Ada satu ceruk lain yang juga sudah diteliti. Ceruk Ujung Karang, tak jauh dari lokasi itu. Tempatya agak menjorok ke pinggiran bukit kapur.
Peneliti Balai Arkeologi Medan, Taufiqurrahman Setiawan menyebutkan ceruk ini merupakan pusat aktivitas untuk beberapa kegiatan, termasuk lokasi tempat tinggal, kegiatan industri, dan juga Lokasi penguburan.
“Dari hasil ekskavasi, ceruk Mendale merupakan salah satu situs masa mesolitik. Ditandai dengan adanya temuan beliung persegi serta gerabah yang merupakan salah satu ciri utama budaya periodisasi tersebut,” jelasnya dalam hasil riset berjudul Sistem Penguburan Berlipat Takengon.
Masa mesolitik merupakan sebuah rentang waktu yang diyakini pada kisaran 5200 hingga 3850 tahun sebelum masehi. Pada masa itu, terjadi peralihan peradaban dari berburu dan mengumpul menjadi menetap dan mengembangkan teknik bercocok tanam.
Riset ini menarik karena ceruk ini ternyata juga digunakan oleh manusia setelah periode itu. “Adanya temuan keramik dari Tiongkok memberikan bukti bahwa adanya pemanfaatan ulang ceruk ini sebagai lokasi hunian atau persinggahan,” lanjut Taufiqurrahman.

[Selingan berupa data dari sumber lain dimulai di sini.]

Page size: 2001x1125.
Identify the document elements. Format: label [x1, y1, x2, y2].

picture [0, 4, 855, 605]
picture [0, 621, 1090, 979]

Pengetahuan saya yang minim tentang arkelogi merambah pada gambaran tentang kehidupan manusia gua. Mereka hidup dalam kelompok-kelompok kecil dan pertarungan antar klan. Mungkin ini juga terjadi di ceruk Mendale, siapa tahu?
Saya membayangkan bagaimana menusia prasejarah itu hidup dari berburu binatang di perbukitan kapur. Lalu mencari ikan di pinggiran danau Lut Tawar dan tidur dalam kehangatan api unggun di dalam ceruk. Mungkinkah ini nenek moyang orang Sumatera?